Wind pfeift durch ihr Haar, Ohren sind eisig, ein warmes Lächeln berührt ihren gekniffenen Blick. Jeden Samstag, wie jeden Sonntag, jedes Wochenende steht sie mir ihrem Tischlein auf dem Marktplatz. Die Familie hilft ihr gelegentlich. Ihr Enkel macht gerne für sie eine Teekanne am Morgen, bevor sie sich auf den Weg macht. Ihre Tochter begleitet sie oft am frühen Morgen, trotz harter Nachtschicht, in die Fußgängerzone, hilft ihr beim Aufbau des Ständchen und muss dann wieder los, um die Enkelin zum Sport zu bringen. So steht sie nun im kalten Wintermorgen alleine dort und wirkt etwas verloren im Wimmelbild der Innenstadt. Die Kekse, die sie am Morgen noch gebacken hat, haben leichte Wärme behalten und dampfen aus der Dose, wie der Atem, welcher wie aus Schornsteinen die vorbeiziehenden Menschen verlässt.

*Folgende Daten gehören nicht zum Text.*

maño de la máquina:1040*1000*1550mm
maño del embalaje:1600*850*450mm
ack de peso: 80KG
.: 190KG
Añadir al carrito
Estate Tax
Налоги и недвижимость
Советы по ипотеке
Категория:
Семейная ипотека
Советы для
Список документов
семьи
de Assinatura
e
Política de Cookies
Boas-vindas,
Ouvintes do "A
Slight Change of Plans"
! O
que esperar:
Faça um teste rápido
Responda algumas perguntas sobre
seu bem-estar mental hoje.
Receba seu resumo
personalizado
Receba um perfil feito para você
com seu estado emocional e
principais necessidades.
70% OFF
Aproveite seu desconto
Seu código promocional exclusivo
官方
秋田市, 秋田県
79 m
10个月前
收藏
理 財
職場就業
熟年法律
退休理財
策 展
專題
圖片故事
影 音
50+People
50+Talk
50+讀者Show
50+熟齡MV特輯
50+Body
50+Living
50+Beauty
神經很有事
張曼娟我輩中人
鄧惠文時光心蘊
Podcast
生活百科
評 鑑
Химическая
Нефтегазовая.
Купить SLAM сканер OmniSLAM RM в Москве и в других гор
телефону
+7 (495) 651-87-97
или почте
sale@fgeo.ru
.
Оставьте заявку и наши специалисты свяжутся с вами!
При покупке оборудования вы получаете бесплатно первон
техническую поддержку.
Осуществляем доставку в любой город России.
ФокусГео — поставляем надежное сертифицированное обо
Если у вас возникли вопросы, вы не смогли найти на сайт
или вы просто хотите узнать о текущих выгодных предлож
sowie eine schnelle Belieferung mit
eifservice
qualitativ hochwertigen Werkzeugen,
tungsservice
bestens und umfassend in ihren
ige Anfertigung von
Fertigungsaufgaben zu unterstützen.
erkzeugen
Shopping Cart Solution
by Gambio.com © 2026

Bunte Flackerbilder an gefühlt Kilometer hohen Wänden, überdecken ihre sorgfältig hingelegten antifaschistischen Sticker und Informationsblätter über die Machenschaften der Menschenfeindlichen Netzwerke, vom Dritten Weg über die Nordkreuz Gruppe, bis zum National ‚Solzialistischen‘ Untergrund (NSU). Die Verbrechen von Rechten in Deutschland und ihre Verstrickungen in die Bürgerliche Mitte, Wirtschaft und Politik verblassen im winterlichen Weihnachtsgetummel wie Erinnerungen an die Zeiten des Antifaschistischen Widerstandes in den Jahren um 1933. Dabei hilft auch nicht das überdimensionale Kinoplakat auf dem steht: ‚in Liebe, eure Hilde‘.

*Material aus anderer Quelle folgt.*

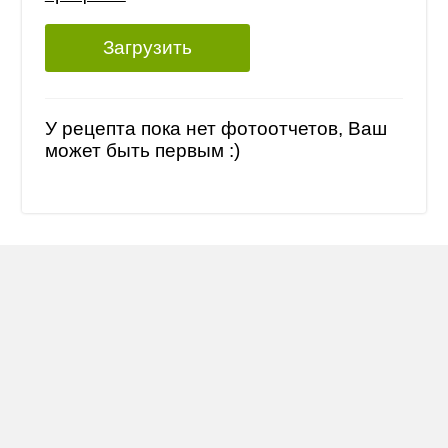
Загрузить
У рецепта пока нет фотоотчетов, Ваш
может быть первым :)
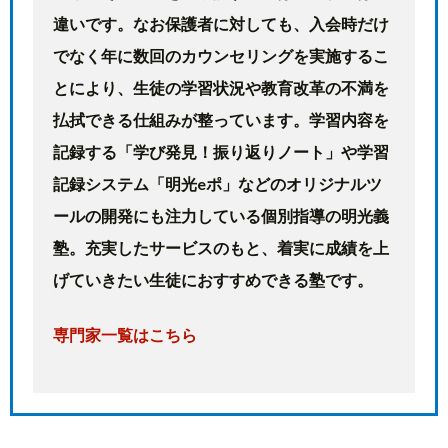
違いです。なお保護者に対しても、入会時だけ
でなく年に数回のカウンセリングを実施するこ
とにより、生徒の学習状況や教育改革の不満を
払拭できる仕組みが整っています。学習内容を
記録する「学び発見！振り返りノート」や学習
記録システム「明光eポ」などのオリジナルツ
ールの開発にも注力している個別指導の明光義
塾。充実したサービスのもと、着実に成績を上
げていきたい生徒におすすめできる塾です。
専門家一覧はこちら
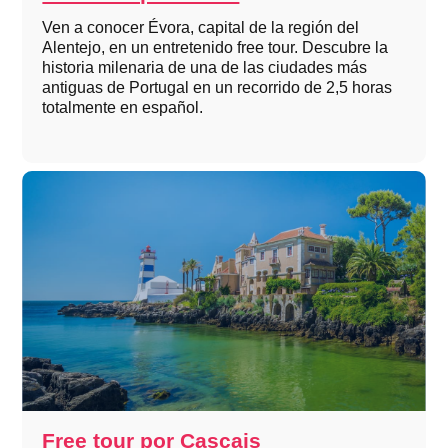
Ven a conocer Évora, capital de la región del
Alentejo, en un entretenido free tour. Descubre la
historia milenaria de una de las ciudades más
antiguas de Portugal en un recorrido de 2,5 horas
totalmente en español.
Free tour por Cascais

Sie geht unter in diesem Meer der Konsummöglichkeiten, die alle herumstreifenden Leute besser einsaugen, leichter fühlen lassen, als Informationen über die letzten Terrorakte von Nazis, die mehr wiegen als ein Ozean. Trotz dieser widrigen Bedingungen sitzt sie auf ihrem Schemel am Tisch, als würde sie genüsslich in der Sommersonne im Park sitzen und lächelt die Vorbeistreifenden an.

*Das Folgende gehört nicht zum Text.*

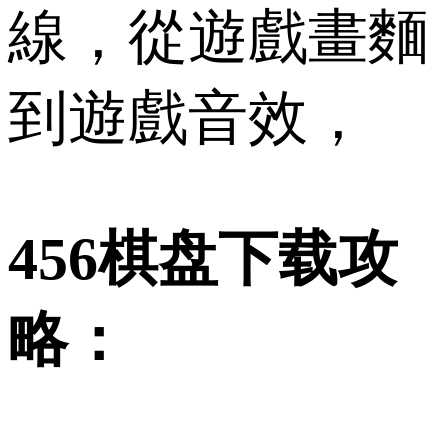
線，從遊戲畫麵
到遊戲音效，
456棋盘下载攻
略：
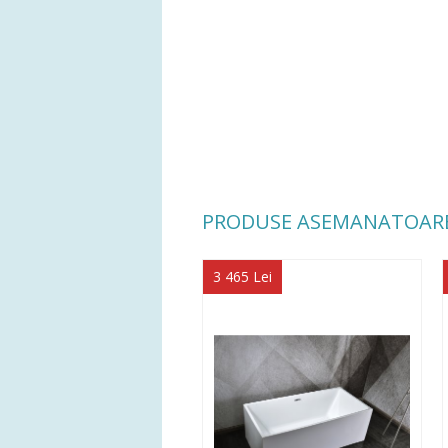
PRODUSE ASEMANATOAR
3 465 Lei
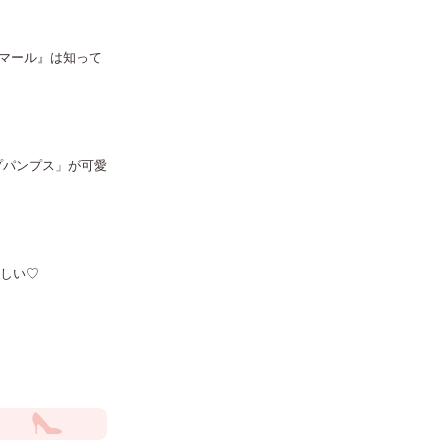
マール』は知って
プパンプス」が可愛
らしい♡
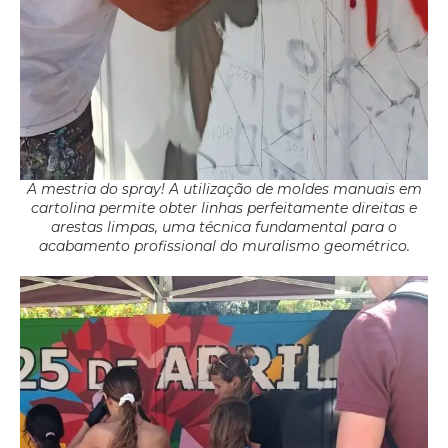
A mestria do spray! A utilização de moldes manuais em
cartolina permite obter linhas perfeitamente direitas e
arestas limpas, uma técnica fundamental para o
acabamento profissional do muralismo geométrico.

Der Wind pfeift immer stärker und sie kneift ihre Augen zusammen. Zwischen den vielen hin und her wackelnden Masken trifft ein klares Lächeln ihren gekniffenen Blick und sie weiß, dass sie hier genau richtig ist zwischen all den Menschen die gerade noch grimmig durch den Winterwind liefen. Nur einen Augenblick ist das nächste Lächeln, die nächste Interessierte entfernt. Am Ende des Tages liegen nur noch Krümel in der Keksdose. Auf dem Weg nach Hause sieht sie hier und dort ihre Sticker an kalten Laternen kleben. Morgen geht es weiter.